Talking of Charles, one of the most entertaining passages in Byron Rogers's Me: The Official Biography describes the bizarre experience of being hired, out of the blue, as a speechwriter for the then Prince of Wales. A long-drawn-out, oblique and mystifying process over several months eventually results in Rogers getting a job interview, of sorts, with the Prince. Finally meeting the man, Rogers notes that 'there was a marked melancholy in everything he said. He found it hard to remember faces, and people were so annoyed at this, for they forgot how many faces he saw. Asked whether he was looking forward to going to America, where he was soon to go, he said no, not really; he had made it a practice not to look forward to anything, so that anything, if it happened, could surprise him. And then he said the strangest thing of all...'
This was that, 'until the year before, he had not believed in the monarchy.' What had changed his mind had been the enthusiastic public response to the Jubilee, the way the crowds had greeted him and the Queen. So, presumably, if the response had been lukewarm we might have ended up with a republican on the throne. Bizarre indeed. Anyway, Charles takes Rogers on, and a month later the author is startled to hear (on the radio) one of his own lines being spoken by the Prince: 'I don't think it is generally known that Britain is self-sufficient in blackcurrants.' The speech (to the Farmers' Club) continues: 'In fact we lead the world in the production of blackcurrants. No imports disturb our trade figures, no foreign price rises threaten our economy ... Every year the wind blows through ten thousand acres of British blackcurrants...'
At one point Rogers in invited to a Palace Garden Party, and asks if he can bring his (thoroughly Welsh, thoroughly working-class) mother, who likes a day out. She, for obscure reasons, has to be invited separately, which means she must also be presented to the Prince. The following conversation ensues:
'"Do you live in Carmarthen or outside it?"
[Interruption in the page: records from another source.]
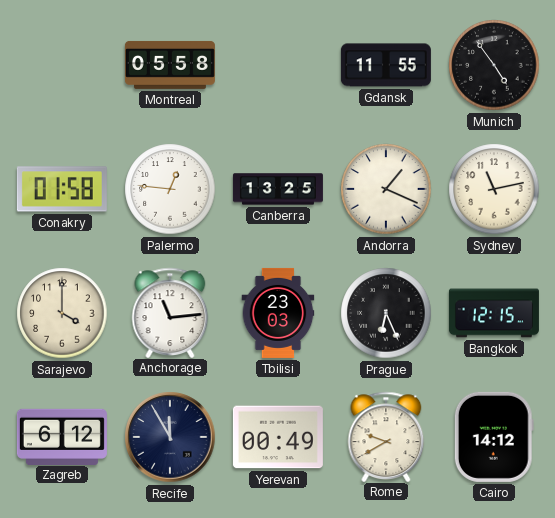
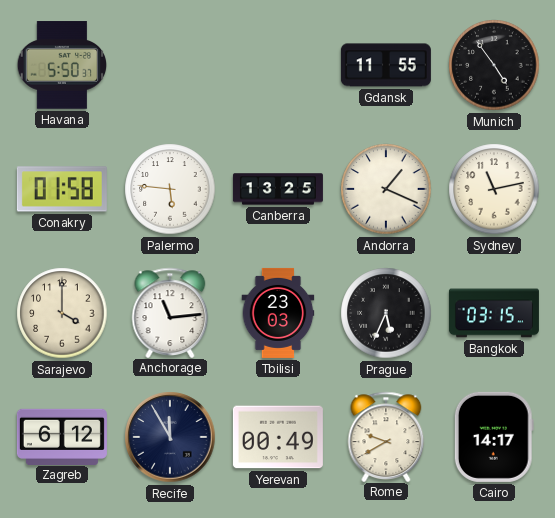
Havana: none -> 5:50
Montreal: 05:58 -> none
Palermo: 12:46 -> 5:46
Prague: 6:26 -> 5:34
Bangkok: 12:15 -> 03:15
Cairo: 14:12 -> 14:17
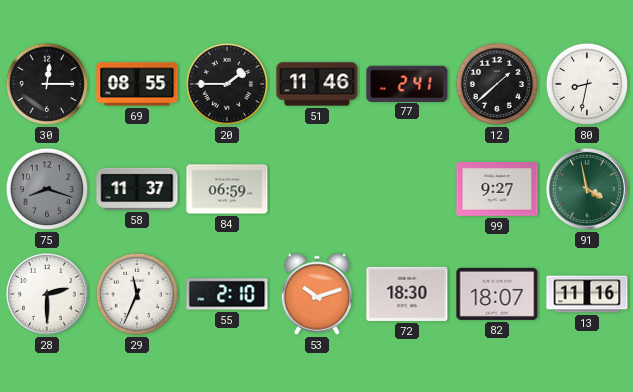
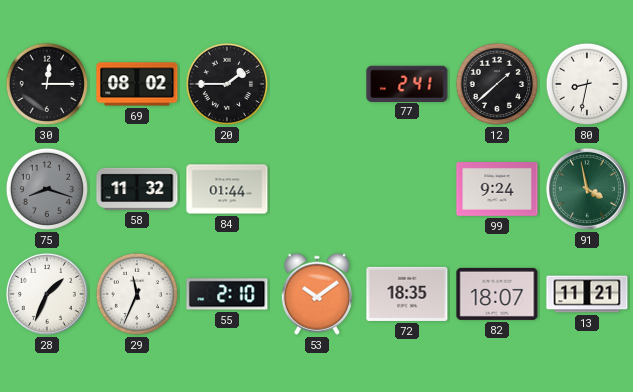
69: 08:55 -> 08:02
51: 11:46 -> none
58: 11:37 -> 11:32
84: 06:59 -> 01:44
99: 9:27 -> 9:24
28: 2:30 -> 1:34
53: 10:12 -> 10:09
72: 18:30 -> 18:35
13: 11:16 -> 11:21
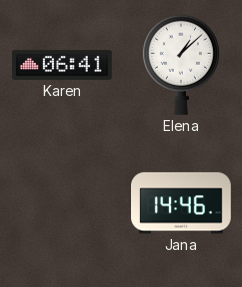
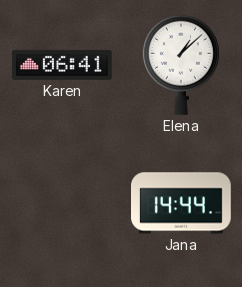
Jana: 14:46 -> 14:44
"I now live outside it," said my mother, speaking with more care than I had ever heard her use, "but I have lived inside it."
"Have you really?" said the Prince, who seemed to be under the impression that she had somehow come out of the Matto Grosso.
He then said, "You have a clever son."
And she, taken aback, said, "Do you think so?"
Through all this, ignored by both, I stood looking from one to the other, like an umpire at Wimbledon.
"What a nice man," said my mother after he had gone.
"Can you remember anything of what was said?"